Thomas Ince wielded enormous influence over the Hollywood studio system, particularly the factory-based mode of production that came to characterize it. Ince wrote, directed, and produced scores of top features from 1914 until his untimely death in 1924, but his most important contributions involved not individual films but the filmmaking process. More than any other Hollywood pioneer, Ince anticipated and effectively defined the roles of film producer and production executive during the nascent studio era. And as a one-man writing staff who supervised every stage of production and eventual release, Ince also was a consummate creative producer and innovative entrepreneur who maintained a steady output of high-quality, commercially successful films. In the process, he refined a number of key aspects of the emerging system, from the shooting script as a blueprint for production to the centralized studio system and the assembly-line construction of multiple films.

Born into a show-business family (his parents were stage actors), Ince moved from stage to screen early in his career, and in 1911 moved from New York to Hollywood, where he soon gained a reputation as the director (and frequently the writer) of hundreds of shorts, many of them two-reel westerns starring William S. Hart. He directed his first feature, The Battle of Gettysburg , in 1913, although by then his interests were turning toward producing. In 1915, he joined D. W. Griffith and Mack Sennett to form Triangle Pictures, one of Hollywood's first major independent production companies. Ince enjoyed immediate success with feature-length hits like The Coward (1915) and Civilization (1916), and in 1916 he constructed his own studio in Culver City, California. Known as "Inceville," years later it became the home of Metro-Goldwyn-Mayer.

By then Ince had abandoned directing altogether, concentrating instead on developing the resources and procedures for the systematic production of quality films. He supervised all production at his studio, personally scripting many of the films and insisting on strict adherence to detailed shooting scripts. He built a stable of contract stars and directors and kept a Wild West show on the lot to enhance the production value of his westerns, which were produced on a sprawling back lot that comprised thousands of acres. Willful and often difficult, Ince had a falling out with his Triangle partners, who took with them many of his key filmmaking talent as well, most notably Hart, when the partnership dissolved. He also shifted from Paramount to Metro to First National as his distributor, always looking for ways to optimize both his authority and his income.

Ince's career was cut short by his mysterious death during an outing aboard William Randolph Hearst's private yacht—a now-legendary incident that has overshadowed his accomplishments as one of the chief architects of the Hollywood studio system.

RECOMMENDED VIEWING

The Battle of Gettysburg (1913), The Coward (1915), Civilization (1916), Hell's Hinges (1916), Anna Christie (1923)

FURTHER READING

Koszarski, Richard.
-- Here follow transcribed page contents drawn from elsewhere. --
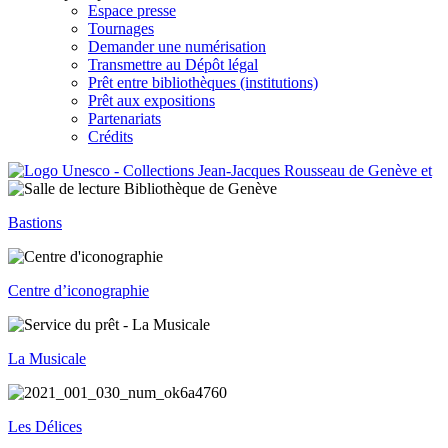
Espace presse
Tournages
Demander une numérisation
Transmettre au Dépôt légal
Prêt entre bibliothèques (institutions)
Prêt aux expositions
Partenariats
Crédits
Bastions
Centre d’iconographie
La Musicale
Les Délices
An Evening's Entertainment: The Age of the Silent Feature Picture, 1915–1928 . New York: Scribners, 1990.

Pratt, George. Spellbound in Darkness: A History of the Silent Film . Greenwich, CT: New York Graphic Society, 1973.

Staiger, Janet. "Dividing Labor for Production Control: Thomas Ince and the Rise of the Studio System." In The American Movie Industry , edited by Gorham Kindem, 94–103. Carbondale: Southern Illinois Press, 1982.